YOUR TASK -> Apart from the images, reproduce every record word for word.

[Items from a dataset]
Content starts

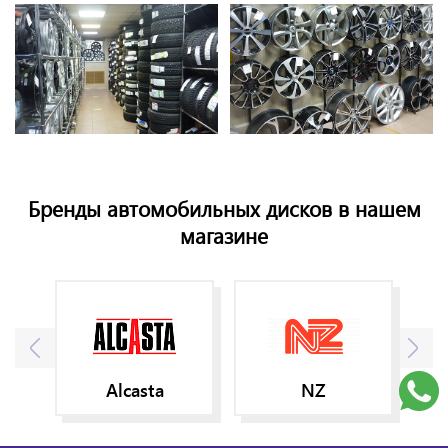
Бренды автомобильных дисков в нашем
магазине
Alcasta
NZ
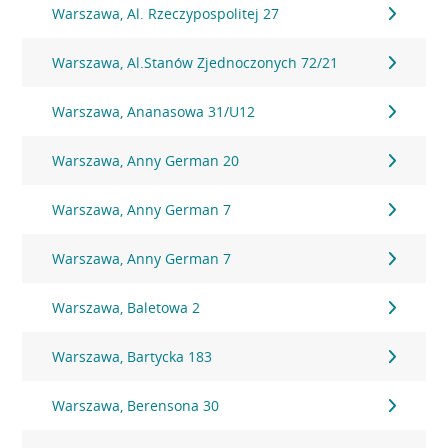
Warszawa, Al. Rzeczypospolitej 27
Warszawa, Al.Stanów Zjednoczonych 72/21
Warszawa, Ananasowa 31/U12
Warszawa, Anny German 20
Warszawa, Anny German 7
Warszawa, Anny German 7
Warszawa, Baletowa 2
Warszawa, Bartycka 183
Warszawa, Berensona 30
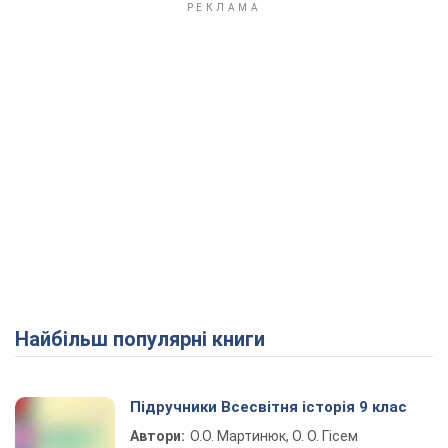
Найбільш популярні книги
Підручники Всесвітня історія 9 клас
Автори:
О.О. Мартинюк, О. О. Гісем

Content ends

ANSWER ->
Бренды автомобильных дисков в нашем
магазине
Alcasta
NZ
Warszawa, Al. Rzeczypospolitej 27
Warszawa, Al.Stanów Zjednoczonych 72/21
Warszawa, Ananasowa 31/U12
Warszawa, Anny German 20
Warszawa, Anny German 7
Warszawa, Anny German 7
Warszawa, Baletowa 2
Warszawa, Bartycka 183
Warszawa, Berensona 30
Найбільш популярні книги
Підручники Всесвітня історія 9 клас
Автори:
О.О. Мартинюк, О. О. Гісем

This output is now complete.